]
Galder Zamarreño updated ISPN-5876:
-----------------------------------
Fix Version/s: 5.2.15.Final
Pre-commit cache invalidation creates stale cache vulnerability
---------------------------------------------------------------
Key: ISPN-5876
URL:
https://issues.jboss.org/browse/ISPN-5876
Project: Infinispan
Issue Type: Bug
Components: Eviction
Affects Versions: 5.2.7.Final
Reporter: Stephen Fikes
Assignee: Galder Zamarreño
Fix For: 5.2.15.Final, 8.1.0.Beta1, 8.1.0.Final
In a cluster where Infinispan serves as the level 2 cache for Hibernate (configured for
invalidation), because invalidation requests for modified entities are sent *before*
database commit, it is possible for nodes receiving the invalidation request to perform
eviction and then (due to "local" read requests) reload the evicted entities
prior to the time the database commit takes place in the server where the entity was
modified.
Consequently, other servers in the cluster may contain data that remains stale until a
subsequent change in another server or until the entity times out from lack of use.

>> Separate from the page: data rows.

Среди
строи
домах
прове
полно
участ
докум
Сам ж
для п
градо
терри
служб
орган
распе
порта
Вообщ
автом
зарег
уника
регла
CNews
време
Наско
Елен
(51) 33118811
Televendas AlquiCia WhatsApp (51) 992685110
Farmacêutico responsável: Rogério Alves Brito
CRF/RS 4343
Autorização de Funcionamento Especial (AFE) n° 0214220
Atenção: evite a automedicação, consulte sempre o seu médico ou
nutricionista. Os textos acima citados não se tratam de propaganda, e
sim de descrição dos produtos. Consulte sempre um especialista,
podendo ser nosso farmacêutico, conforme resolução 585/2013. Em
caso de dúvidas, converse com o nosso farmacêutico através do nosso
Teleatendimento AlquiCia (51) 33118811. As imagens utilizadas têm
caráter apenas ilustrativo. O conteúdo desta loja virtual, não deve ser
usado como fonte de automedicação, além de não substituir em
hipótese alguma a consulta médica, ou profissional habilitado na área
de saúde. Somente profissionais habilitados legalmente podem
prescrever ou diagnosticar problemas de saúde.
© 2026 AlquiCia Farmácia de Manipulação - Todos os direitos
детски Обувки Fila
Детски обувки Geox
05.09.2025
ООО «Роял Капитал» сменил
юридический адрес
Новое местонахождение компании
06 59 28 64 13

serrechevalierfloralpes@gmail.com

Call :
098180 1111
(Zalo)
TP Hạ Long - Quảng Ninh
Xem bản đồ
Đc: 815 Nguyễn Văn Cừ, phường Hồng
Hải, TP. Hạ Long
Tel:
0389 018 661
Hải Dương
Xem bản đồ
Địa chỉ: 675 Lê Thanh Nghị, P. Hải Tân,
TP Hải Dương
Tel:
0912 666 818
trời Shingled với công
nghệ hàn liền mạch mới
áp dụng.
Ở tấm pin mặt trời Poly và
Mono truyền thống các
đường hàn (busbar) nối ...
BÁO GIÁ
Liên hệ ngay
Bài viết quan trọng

It isn't easy to write a testcase for this - it required manual intervention to
reproduce - but can be seen with any entity class, cluster, etc. (at least using Oracle -
results may vary with specific databases) so I've not attached a testcase. The issue
can be seen/understood by code inspection (i.e. the timing of invalidation vs. database
commit). That said, my test consisted of a two node cluster and I used Byteman rules to
delay database commit of a change to an entity (with an optimistic version property) long
enough in "server 1" for eviction to complete and a subsequent re-read (by a
worker thread on behalf of an EJB) to take place in "server 2". Following the
re-read in "server 2", I the database commit proceeds in "server 1"
and "server 2" now has a stale copy of the entity in cache.

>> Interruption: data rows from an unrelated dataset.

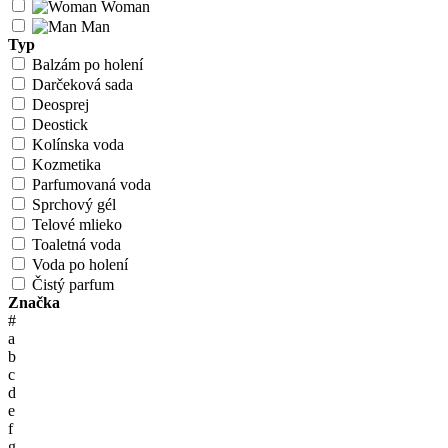
Woman
Man
Typ
Balzám po holení
Darčeková sada
Deosprej
Deostick
Kolínska voda
Kozmetika
Parfumovaná voda
Sprchový gél
Telové mlieko
Toaletná voda
Voda po holení
Čistý parfum
Značka
#
a
b
c
d
e
f
g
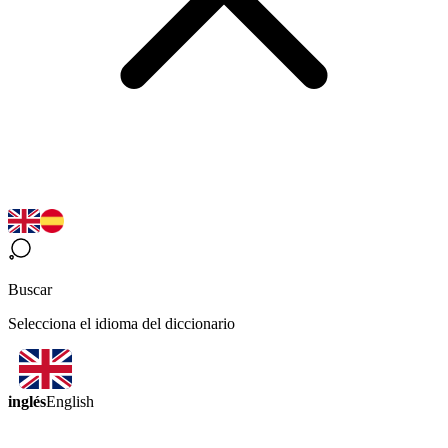
Buscar
Selecciona el idioma del diccionario
inglés
English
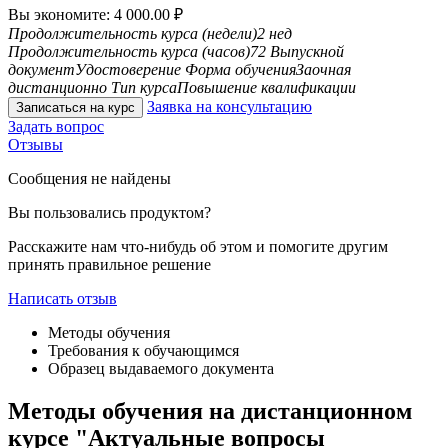
Вы экономите:
4 000.00
₽
Продолжительность курса (недели)
2 нед
Продолжительность курса (часов)
72
Выпускной
документ
Удостоверение
Форма обучения
Заочная
дистанционно
Тип курса
Повышение квалификации
Заявка на консультацию
Записаться на курс
Задать вопрос
Отзывы
Сообщения не найдены
Вы пользовались продуктом?
Расскажите нам что-нибудь об этом и помогите другим
принять правильное решение
Написать отзыв
Методы обучения
Требования к обучающимся
Образец выдаваемого документа
Методы обучения на дистанционном
курсе "Актуальные вопросы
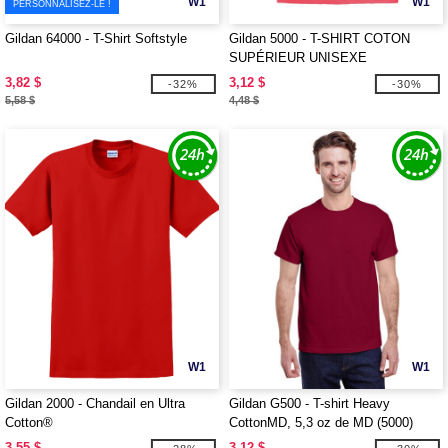
W1
W1
PERSONNALISEZ-LE !
Gildan 64000 - T-Shirt Softstyle
Gildan 5000 - T-SHIRT COTON
SUPÉRIEUR UNISEXE
3,82 $
3,12 $
-32%
-30%
5,58 $
4,48 $
W1
W1
Gildan 2000 - Chandail en Ultra
Gildan G500 - T-shirt Heavy
Cotton®
CottonMD, 5,3 oz de MD (5000)
3,55 $
3,12 $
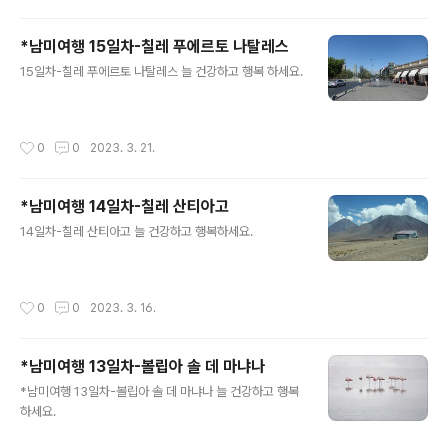
*남미여행 15일차-칠레 푸에르토 나탈레스
글 내용
15일차-칠레 푸에르토 나탈레스 늘 건강하고 행복 하세요.
작성시간
0
0
2023. 3. 21.
*남미여행 14일차-칠레 산티아고
글 내용
14일차-칠레 산티아고 늘 건강하고 행복하세요.
작성시간
0
0
2023. 3. 16.
*남미여행 13일차-볼립아 솔 데 마냐나
글 내용
*남미여행 13일차-볼립아 솔 데 마냐나 늘 건강하고 행복
하세요.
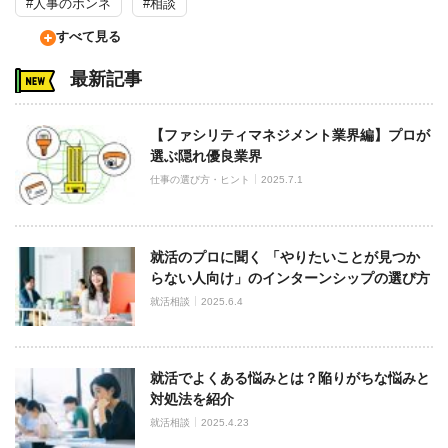
#人事のホンネ
#相談
すべて見る
最新記事
【ファシリティマネジメント業界編】プロが
選ぶ隠れ優良業界
仕事の選び方・ヒント
2025.7.1
就活のプロに聞く 「やりたいことが見つか
らない人向け」のインターンシップの選び方
就活相談
2025.6.4
就活でよくある悩みとは？陥りがちな悩みと
対処法を紹介
就活相談
2025.4.23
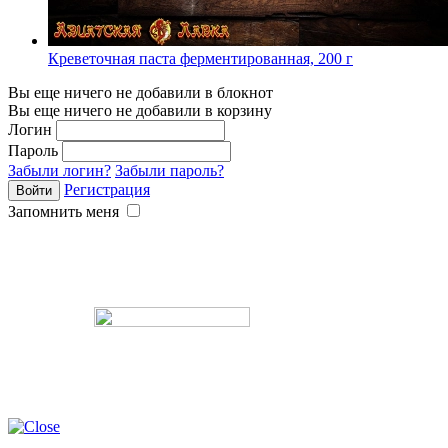
Креветочная паста ферментированная, 200 г
Вы еще ничего не добавили в блокнот
Вы еще ничего не добавили в корзину
Логин
Пароль
Забыли логин?
Забыли пароль?
Регистрация
Запомнить меня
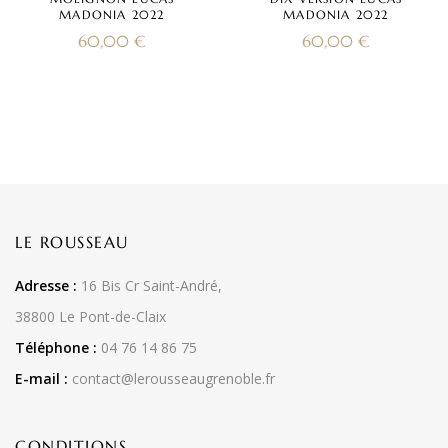
MADONIA 2022
MADONIA 2022
60,00
€
60,00
€
LE ROUSSEAU
Adresse :
16 Bis Cr Saint-André,
38800 Le Pont-de-Claix
Téléphone :
04 76 14 86 75
E-mail :
contact@lerousseaugrenoble.fr
CONDITIONS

One option is pessimistic locking which will block any read attempt until the DB commit
completes. It is not feasible, however, for many applications to use pessimistic locking
for all reads as this can have a severe impact on concurrency - and is the reason for
using optimistic version control. But due to the early timing of invalidation broadcast
(*before* database commit, while the data is not yet stale), optimistic locking is
insufficient to guard against "permanently" stale data. We did see that some
databases default to blocking repeatable reads even outside of transactions and without
explicit lock requests. Oracle does not provide such a mode. So, all reads must be
implemented to use pessimistic locks (which must be enclosed in explicit transactions -
(b)locking reads are disallowed when autocommit=true in Oracle) and this could require
significant effort (re-writes) to use pessimistic reads throughout - in addition to the
performance issues this can introduce.
If broadcast of an invalidation message always occurs *after* database commit, optimistic
control attributes are sufficient to block attempts to write stale data and though a few
failures may occur (as they would in a single server with multiple active threads), it can
be known that the stale data will be removed in some finite period.